WHAT YOU NEED TO DO:
**1.** In the conversation about maths textbooks, what does the speaker say traditional textbooks in England and the U.S. tend to be full of?
**2.** Write out part of the conversation about maths textbooks again, swapping "drill" for "rote". Begin at the words "Yeah. So, so we" and stop after "Yeah. That's it.".

Yeah. So, so we haven't done that, but I think, think it's been done before because one of the reasons why textbooks traditionally have had a bad name, in terms of maths teaching, is because when you look at the traditional textbook in England and especially in the U.S., they tend to be very big and full of just lots of drill and practise type tasks. So they, they are, what, in a sense, what we're saying is that those textbooks, that perhaps were designed in a particular way to reinforce mathematics as the idea of memorization and practise, they kind of shaped the mathematical experiences of many, many pupils over many years. And no wonder they got a bad name for themselves. Go on Emily.
No, I was going to say, I was putting my finger up. Cause like, I was one of those.
Yeah. Yeah. That's it.
It didn't work. It didn't work well for me.
Yeah. So, so I think, you know, in a sense, yeah, the content of the textbook is contributing to school mathematics and the experience curriculum of school mathematics. And so, you know, that is what I remember, you know, going back to 2014, maybe it was? When I first encountered the maths, the problem textbooks. And there was a big kind of, I guess, this friction inside of me, because I had been trained to be a teacher and I'd been trained that maths textbook was, were bad. And that, you know, teaching from a textbook, that's a bad thing. And, I obviously since then have learned about all this stuff. And, and I think that actually what we realise is that it's not that textbooks are bad, it's just that certain textbooks have been bad in the past.

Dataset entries
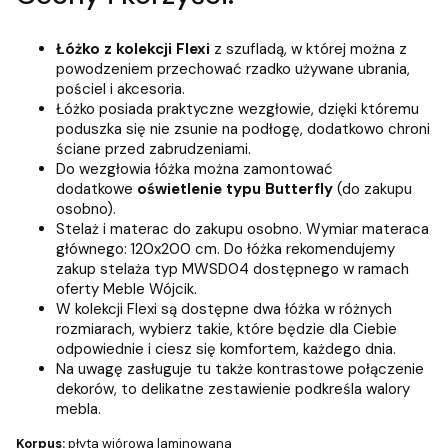
Łóżko z kolekcji Flexi
z szufladą, w której można z
powodzeniem przechować rzadko używane ubrania,
pościel i akcesoria.
Łóżko posiada praktyczne wezgłowie, dzięki któremu
poduszka się nie zsunie na podłogę, dodatkowo chroni
ściane przed zabrudzeniami.
Do wezgłowia łóżka można zamontować
dodatkowe
oświetlenie typu Butterfly
(do zakupu
osobno).
Stelaż i materac do zakupu osobno. Wymiar materaca
głównego: 120x200 cm. Do łóżka rekomendujemy
zakup stelaża typ MWSD04 dostępnego w ramach
oferty Meble Wójcik.
W kolekcji Flexi są dostępne dwa łóżka w różnych
rozmiarach, wybierz takie, które będzie dla Ciebie
odpowiednie i ciesz się komfortem, każdego dnia.
Na uwagę zasługuje tu także kontrastowe połączenie
dekorów, to delikatne zestawienie podkreśla walory
mebla.
Korpus:
płyta wiórowa laminowana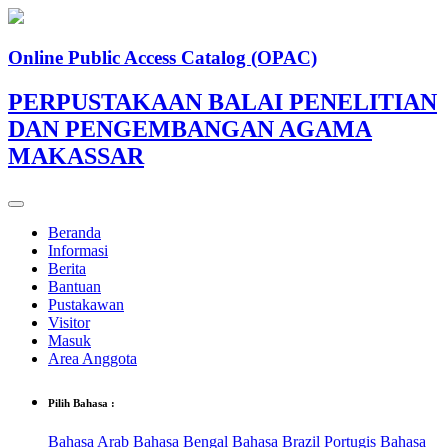
Online Public Access Catalog (OPAC)
PERPUSTAKAAN BALAI PENELITIAN
DAN PENGEMBANGAN AGAMA
MAKASSAR
Beranda
Informasi
Berita
Bantuan
Pustakawan
Visitor
Masuk
Area Anggota
Pilih Bahasa :
Bahasa Arab
Bahasa Bengal
Bahasa Brazil Portugis
Bahasa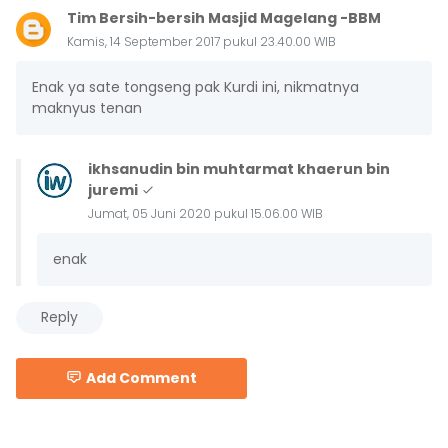
Tim Bersih-bersih Masjid Magelang -BBM
Kamis, 14 September 2017 pukul 23.40.00 WIB
Enak ya sate tongseng pak Kurdi ini, nikmatnya
maknyus tenan
ikhsanudin bin muhtarmat khaerun bin
juremi
Jumat, 05 Juni 2020 pukul 15.06.00 WIB
enak
Reply
Add Comment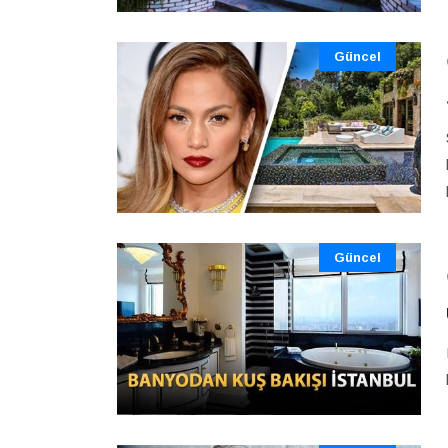
Güncel
Güncel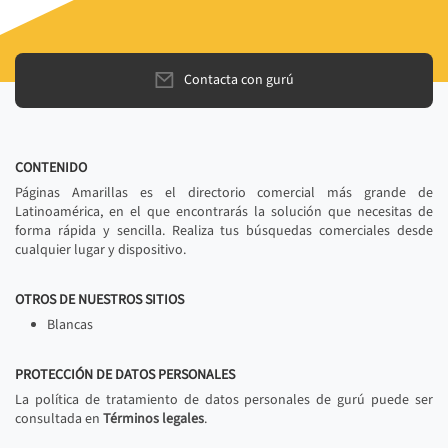
Contacta con gurú
CONTENIDO
Páginas Amarillas es el directorio comercial más grande de
Latinoamérica, en el que encontrarás la solución que necesitas de
forma rápida y sencilla. Realiza tus búsquedas comerciales desde
cualquier lugar y dispositivo.
OTROS DE NUESTROS SITIOS
Blancas
PROTECCIÓN DE DATOS PERSONALES
La política de tratamiento de datos personales de gurú puede ser
consultada en
Términos legales
.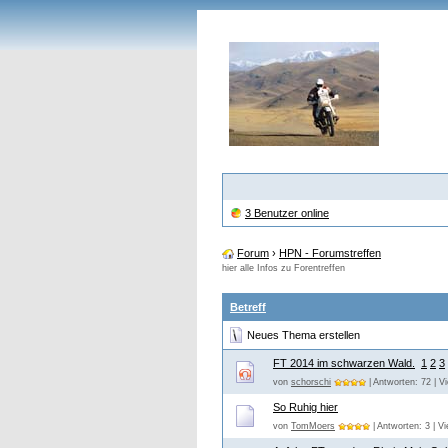
3 Benutzer online
Forum
›
HPN - Forumstreffen
hier alle Infos zu Forentreffen
Betreff
Neues Thema erstellen
FT 2014 im schwarzen Wald.
1
2
3
von
schorschi
| Antworten: 72 | V
So Ruhig hier
von
TomMoers
| Antworten: 3 | V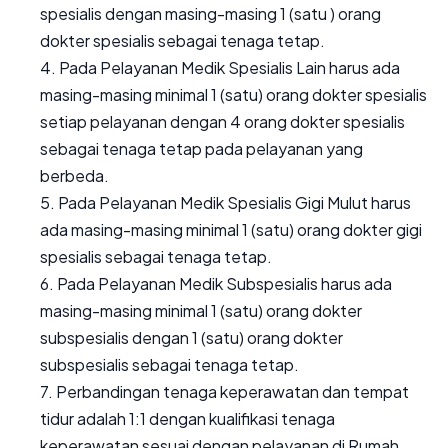
spesialis dengan masing-masing 1 (satu ) orang
dokter spesialis sebagai tenaga tetap.
4. Pada Pelayanan Medik Spesialis Lain harus ada
masing-masing minimal 1 (satu) orang dokter spesialis
setiap pelayanan dengan 4 orang dokter spesialis
sebagai tenaga tetap pada pelayanan yang
berbeda.
5. Pada Pelayanan Medik Spesialis Gigi Mulut harus
ada masing-masing minimal 1 (satu) orang dokter gigi
spesialis sebagai tenaga tetap.
6. Pada Pelayanan Medik Subspesialis harus ada
masing-masing minimal 1 (satu) orang dokter
subspesialis dengan 1 (satu) orang dokter
subspesialis sebagai tenaga tetap.
7. Perbandingan tenaga keperawatan dan tempat
tidur adalah 1:1 dengan kualifikasi tenaga
keperawatan sesuai dengan pelayanan di Rumah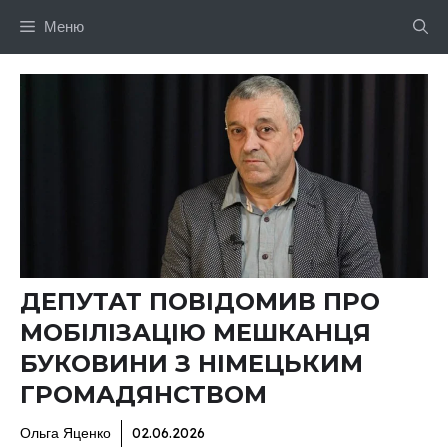
Перейти
Меню
до
вмісту
ДЕПУТАТ ПОВІДОМИВ ПРО
МОБІЛІЗАЦІЮ МЕШКАНЦЯ
БУКОВИНИ З НІМЕЦЬКИМ
ГРОМАДЯНСТВОМ
Ольга Яценко
02.06.2026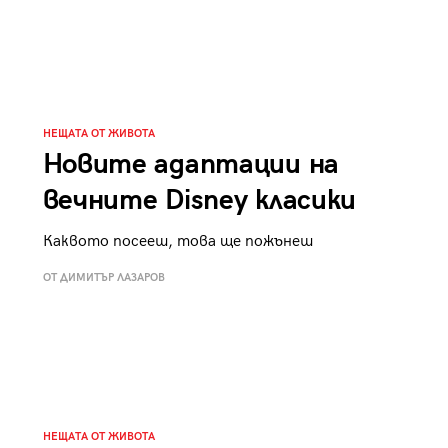
к
Tender is the Wine – Какво
чаша
се пие на Лазурния бряг
НЕЩАТА ОТ ЖИВОТА
Новите адаптации на
29
вечните Disney класики
/29
Каквото посееш, това ще пожънеш
ОТ ДИМИТЪР ЛАЗАРОВ
НЕЩАТА ОТ ЖИВОТА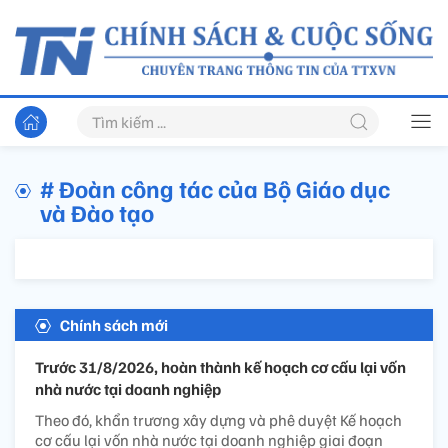
# Đoàn công tác của Bộ Giáo dục
và Đào tạo
Chính sách mới
Trước 31/8/2026, hoàn thành kế hoạch cơ cấu lại vốn
nhà nước tại doanh nghiệp
Theo đó, khẩn trương xây dựng và phê duyệt Kế hoạch
cơ cấu lại vốn nhà nước tại doanh nghiệp giai đoạn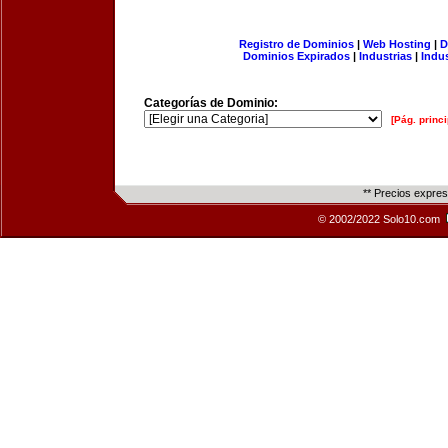
Registro de Dominios
|
Web Hosting
|
D
Dominios Expirados
|
Industrias
|
Indu
Categorías de Dominio:
[Pág. princi
** Precios expre
© 2002/2022 Solo10.com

TASK-BY-TASK OUTPUTS:
**1.** Lots of drill and practise type tasks.

**2.**
Yeah. So, so we haven't done that, but I think, think it's been done before because one of the reasons why textbooks traditionally have had a bad name, in terms of maths teaching, is because when you look at the traditional textbook in England and especially in the U.S., they tend to be very big and full of just lots of rote and practise type tasks. So they, they are, what, in a sense, what we're saying is that those textbooks, that perhaps were designed in a particular way to reinforce mathematics as the idea of memorization and practise, they kind of shaped the mathematical experiences of many, many pupils over many years. And no wonder they got a bad name for themselves. Go on Emily.
No, I was going to say, I was putting my finger up. Cause like, I was one of those.
Yeah. Yeah. That's it.